YOUR INSTRUCTIONS:
Going through the data below, copy out each line where the word "cylinder" shows up.

:: DATASET

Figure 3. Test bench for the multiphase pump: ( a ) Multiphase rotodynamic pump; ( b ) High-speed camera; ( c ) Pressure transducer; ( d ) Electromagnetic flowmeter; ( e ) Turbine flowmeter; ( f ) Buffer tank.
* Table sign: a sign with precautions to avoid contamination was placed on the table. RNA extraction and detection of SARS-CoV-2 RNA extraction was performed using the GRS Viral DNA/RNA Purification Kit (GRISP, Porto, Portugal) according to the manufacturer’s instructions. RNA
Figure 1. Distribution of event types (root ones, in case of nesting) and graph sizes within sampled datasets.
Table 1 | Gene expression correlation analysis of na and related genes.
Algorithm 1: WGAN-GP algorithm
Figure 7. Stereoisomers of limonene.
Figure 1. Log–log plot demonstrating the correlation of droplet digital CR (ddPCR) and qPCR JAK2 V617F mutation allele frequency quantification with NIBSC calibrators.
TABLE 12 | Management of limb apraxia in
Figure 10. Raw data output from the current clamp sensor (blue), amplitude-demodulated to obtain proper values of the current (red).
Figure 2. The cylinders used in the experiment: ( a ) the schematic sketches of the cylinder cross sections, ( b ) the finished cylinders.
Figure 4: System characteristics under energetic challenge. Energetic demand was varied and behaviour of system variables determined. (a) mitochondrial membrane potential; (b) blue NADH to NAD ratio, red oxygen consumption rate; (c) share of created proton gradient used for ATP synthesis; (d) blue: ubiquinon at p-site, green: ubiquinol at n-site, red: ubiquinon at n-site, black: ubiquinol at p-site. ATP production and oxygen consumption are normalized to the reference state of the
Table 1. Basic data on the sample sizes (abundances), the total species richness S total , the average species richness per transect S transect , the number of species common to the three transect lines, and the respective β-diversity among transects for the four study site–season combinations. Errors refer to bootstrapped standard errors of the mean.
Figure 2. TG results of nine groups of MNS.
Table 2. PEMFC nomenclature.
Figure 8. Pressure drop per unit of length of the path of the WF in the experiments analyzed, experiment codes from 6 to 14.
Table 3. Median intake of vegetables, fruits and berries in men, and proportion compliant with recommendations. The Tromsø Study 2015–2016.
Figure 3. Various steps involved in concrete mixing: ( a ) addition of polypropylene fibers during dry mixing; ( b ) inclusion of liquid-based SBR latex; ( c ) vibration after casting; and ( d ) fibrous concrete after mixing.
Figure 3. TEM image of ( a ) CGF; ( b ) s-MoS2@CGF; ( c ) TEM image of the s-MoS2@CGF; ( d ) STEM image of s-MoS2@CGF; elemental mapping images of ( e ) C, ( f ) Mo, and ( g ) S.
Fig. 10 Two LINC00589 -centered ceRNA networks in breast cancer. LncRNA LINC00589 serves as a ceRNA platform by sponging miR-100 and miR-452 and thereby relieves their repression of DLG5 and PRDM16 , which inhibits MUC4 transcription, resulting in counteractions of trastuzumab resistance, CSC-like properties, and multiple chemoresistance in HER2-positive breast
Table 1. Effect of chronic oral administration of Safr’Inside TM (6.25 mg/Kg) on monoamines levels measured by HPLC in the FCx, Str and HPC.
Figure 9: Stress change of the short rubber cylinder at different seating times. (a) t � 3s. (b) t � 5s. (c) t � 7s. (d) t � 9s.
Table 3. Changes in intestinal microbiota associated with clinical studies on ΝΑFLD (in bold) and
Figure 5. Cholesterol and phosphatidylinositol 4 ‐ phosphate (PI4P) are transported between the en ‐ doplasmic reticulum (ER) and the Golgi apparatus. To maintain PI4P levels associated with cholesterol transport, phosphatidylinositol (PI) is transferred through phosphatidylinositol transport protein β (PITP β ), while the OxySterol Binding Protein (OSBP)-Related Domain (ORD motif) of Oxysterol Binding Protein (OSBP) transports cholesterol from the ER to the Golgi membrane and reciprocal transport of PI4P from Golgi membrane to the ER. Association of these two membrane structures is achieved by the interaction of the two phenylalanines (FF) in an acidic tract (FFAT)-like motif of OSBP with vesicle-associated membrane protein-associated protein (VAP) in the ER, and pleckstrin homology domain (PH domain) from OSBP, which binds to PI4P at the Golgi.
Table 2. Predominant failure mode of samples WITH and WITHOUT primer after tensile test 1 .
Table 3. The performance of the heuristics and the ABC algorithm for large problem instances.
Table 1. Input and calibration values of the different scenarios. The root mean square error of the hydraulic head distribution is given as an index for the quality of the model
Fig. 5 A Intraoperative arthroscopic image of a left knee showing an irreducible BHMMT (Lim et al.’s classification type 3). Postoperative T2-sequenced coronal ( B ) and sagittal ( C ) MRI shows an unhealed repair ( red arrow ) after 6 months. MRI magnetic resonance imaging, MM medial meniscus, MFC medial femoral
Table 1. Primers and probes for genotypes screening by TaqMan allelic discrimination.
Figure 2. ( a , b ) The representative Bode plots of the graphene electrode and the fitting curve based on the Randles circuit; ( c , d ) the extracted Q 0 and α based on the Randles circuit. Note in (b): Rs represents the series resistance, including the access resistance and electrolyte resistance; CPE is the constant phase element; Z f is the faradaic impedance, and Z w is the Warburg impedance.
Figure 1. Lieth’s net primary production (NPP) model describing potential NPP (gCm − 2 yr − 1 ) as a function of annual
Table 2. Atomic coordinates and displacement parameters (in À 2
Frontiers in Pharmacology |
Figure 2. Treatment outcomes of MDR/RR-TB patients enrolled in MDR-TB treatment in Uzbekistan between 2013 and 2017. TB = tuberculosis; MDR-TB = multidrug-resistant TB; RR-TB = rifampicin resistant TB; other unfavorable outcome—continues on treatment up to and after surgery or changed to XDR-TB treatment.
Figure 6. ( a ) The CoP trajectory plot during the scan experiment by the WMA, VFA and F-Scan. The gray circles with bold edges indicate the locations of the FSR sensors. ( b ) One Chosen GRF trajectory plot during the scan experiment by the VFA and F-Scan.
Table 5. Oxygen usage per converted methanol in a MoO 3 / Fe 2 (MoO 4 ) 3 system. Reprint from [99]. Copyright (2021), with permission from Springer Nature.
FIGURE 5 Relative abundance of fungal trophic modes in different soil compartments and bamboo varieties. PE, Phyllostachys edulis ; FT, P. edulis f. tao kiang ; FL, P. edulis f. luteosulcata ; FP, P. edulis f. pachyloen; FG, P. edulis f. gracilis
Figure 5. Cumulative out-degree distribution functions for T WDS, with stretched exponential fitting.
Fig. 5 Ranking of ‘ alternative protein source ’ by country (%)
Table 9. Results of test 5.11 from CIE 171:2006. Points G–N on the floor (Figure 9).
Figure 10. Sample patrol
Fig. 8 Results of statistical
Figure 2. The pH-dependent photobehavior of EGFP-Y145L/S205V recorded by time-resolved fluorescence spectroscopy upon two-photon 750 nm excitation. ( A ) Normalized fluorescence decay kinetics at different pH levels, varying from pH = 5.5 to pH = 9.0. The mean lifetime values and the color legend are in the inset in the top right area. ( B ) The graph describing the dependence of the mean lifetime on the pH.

::::

TASK ANSWER:
Figure 2. The cylinders used in the experiment: ( a ) the schematic sketches of the cylinder cross sections, ( b ) the finished cylinders.
Figure 9: Stress change of the short rubber cylinder at different seating times. (a) t � 3s. (b) t � 5s. (c) t � 7s. (d) t � 9s.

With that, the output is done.